Taleah Williams

Personal information
- Born: February 21, 1997 (age 29) Norfolk, Nebraska, U.S.
- Education: University of Nebraska Omaha Doane University

Sport
- Sport: Para-athletics
- Disability class: T47
- Event: long jump

Medal record
Women's para-athletics
Representing the United States
World Championships
| Gold medal – first place | 2017 London | Long jump T47 |
| Bronze medal – third place | 2023 Paris | Long jump T47 |
Parapan American Games
| Silver medal – second place | 2019 Lima | Long Jump T47 |

= Taleah Williams =

American Paralympic athlete (born 1997)

Taleah Williams (born February 21, 1997) is an American Paralympic athlete specializing in long jump.

==Early life and education==
Williams was born to Calvin and Priscilla Williams. She has five sisters, Amaya, LaShicka, LaShunda, LaTasha and Shernika, and two brothers, Calvin and Derrick. She was born without her lower left arm.

She attended Norfolk Senior High School in Norfolk, Nebraska, where she participates in track and field all four years.
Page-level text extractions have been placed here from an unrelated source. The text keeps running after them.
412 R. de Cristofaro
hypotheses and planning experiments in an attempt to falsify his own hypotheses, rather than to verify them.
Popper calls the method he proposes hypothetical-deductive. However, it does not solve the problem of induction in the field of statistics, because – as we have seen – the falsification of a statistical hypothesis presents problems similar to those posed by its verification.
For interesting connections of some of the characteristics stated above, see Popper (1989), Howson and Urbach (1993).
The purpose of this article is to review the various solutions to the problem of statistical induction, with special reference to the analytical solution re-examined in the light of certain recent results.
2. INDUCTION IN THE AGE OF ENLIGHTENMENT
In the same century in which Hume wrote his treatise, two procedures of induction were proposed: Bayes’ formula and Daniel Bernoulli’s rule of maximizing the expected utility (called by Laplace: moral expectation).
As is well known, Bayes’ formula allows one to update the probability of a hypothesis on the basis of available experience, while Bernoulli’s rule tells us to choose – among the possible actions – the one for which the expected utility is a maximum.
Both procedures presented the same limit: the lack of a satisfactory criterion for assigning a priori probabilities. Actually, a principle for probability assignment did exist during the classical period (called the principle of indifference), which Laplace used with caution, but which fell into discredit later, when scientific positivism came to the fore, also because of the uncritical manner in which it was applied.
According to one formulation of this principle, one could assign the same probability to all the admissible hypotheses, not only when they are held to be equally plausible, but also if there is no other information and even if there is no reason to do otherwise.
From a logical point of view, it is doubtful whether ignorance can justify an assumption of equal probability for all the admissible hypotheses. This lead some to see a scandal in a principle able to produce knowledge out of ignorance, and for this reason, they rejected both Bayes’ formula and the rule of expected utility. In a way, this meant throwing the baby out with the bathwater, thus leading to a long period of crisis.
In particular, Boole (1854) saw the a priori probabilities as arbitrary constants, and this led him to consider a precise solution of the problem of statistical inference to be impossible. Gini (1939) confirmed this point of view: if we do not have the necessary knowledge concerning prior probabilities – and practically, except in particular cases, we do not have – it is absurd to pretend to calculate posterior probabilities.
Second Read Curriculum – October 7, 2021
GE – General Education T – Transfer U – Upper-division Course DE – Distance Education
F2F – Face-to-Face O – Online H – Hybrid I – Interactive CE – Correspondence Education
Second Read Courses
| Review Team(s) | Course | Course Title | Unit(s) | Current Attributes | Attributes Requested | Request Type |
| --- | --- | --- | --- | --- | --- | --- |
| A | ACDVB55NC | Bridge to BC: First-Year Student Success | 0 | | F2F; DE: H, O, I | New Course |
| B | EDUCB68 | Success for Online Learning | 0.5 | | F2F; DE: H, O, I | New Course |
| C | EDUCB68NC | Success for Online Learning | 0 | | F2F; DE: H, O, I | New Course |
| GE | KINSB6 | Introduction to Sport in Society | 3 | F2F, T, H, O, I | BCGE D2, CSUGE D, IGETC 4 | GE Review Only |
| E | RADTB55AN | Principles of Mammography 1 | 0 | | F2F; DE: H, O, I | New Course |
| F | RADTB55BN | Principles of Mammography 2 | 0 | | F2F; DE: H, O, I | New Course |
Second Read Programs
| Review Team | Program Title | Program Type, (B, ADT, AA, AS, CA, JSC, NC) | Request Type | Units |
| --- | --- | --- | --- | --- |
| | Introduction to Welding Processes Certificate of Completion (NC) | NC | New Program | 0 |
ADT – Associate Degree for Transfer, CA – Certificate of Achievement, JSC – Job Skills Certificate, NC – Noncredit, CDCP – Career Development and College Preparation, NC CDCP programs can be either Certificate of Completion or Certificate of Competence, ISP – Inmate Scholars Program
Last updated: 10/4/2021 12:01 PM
During the 2014–15 season, in her senior year, won the long jump event in both the conference and district meets, and finished in second place at the state class A championship. She also played basketball for three years, and helped lead the Panthers to a class A runner up finish at the state championship during her senior year. In 2023, she had her track jersey retired by the Norfolk Panthers.

On April 15, 2015, she signed her national letter of intent to participate in track in field at the University of Nebraska Omaha. She then transferred to Doane University.

==Career==
Williams made her international debut for the United States at the 2016 Summer Paralympics in Rio de Janeiro, and finished in fifth place in the long jump T47 event. She then competed at the 2017 World Para Athletics Championships in London, and won a gold medal in the long jump T47 event.

In August 2019, she competed at the 2019 Parapan American Games in Lima, and won a silver medal in the long jump T47 event. In November 2019, she competed at the 2019 World Para Athletics Championships in Dubai, and finished in sixth place in the long jump T47 event.

She represented the United States at the 2020 Summer Paralympics in Tokyo, and finished in fourth place in the long jump T47 event with a jump of 5.39 meters.

In July 2023, she competed at the 2023 World Para Athletics Championships in Paris, and won a bronze medal in the long jump T47 event with a personal best jump of 5.65 meters.

In July 2024, during the U.S. Paralympic team trials, she qualified to represent the United States at the 2024 Summer Paralympics.

==Personal life==
In addition to her Paralympic athletic career, Williams has a full-time job working at an eye doctor's office.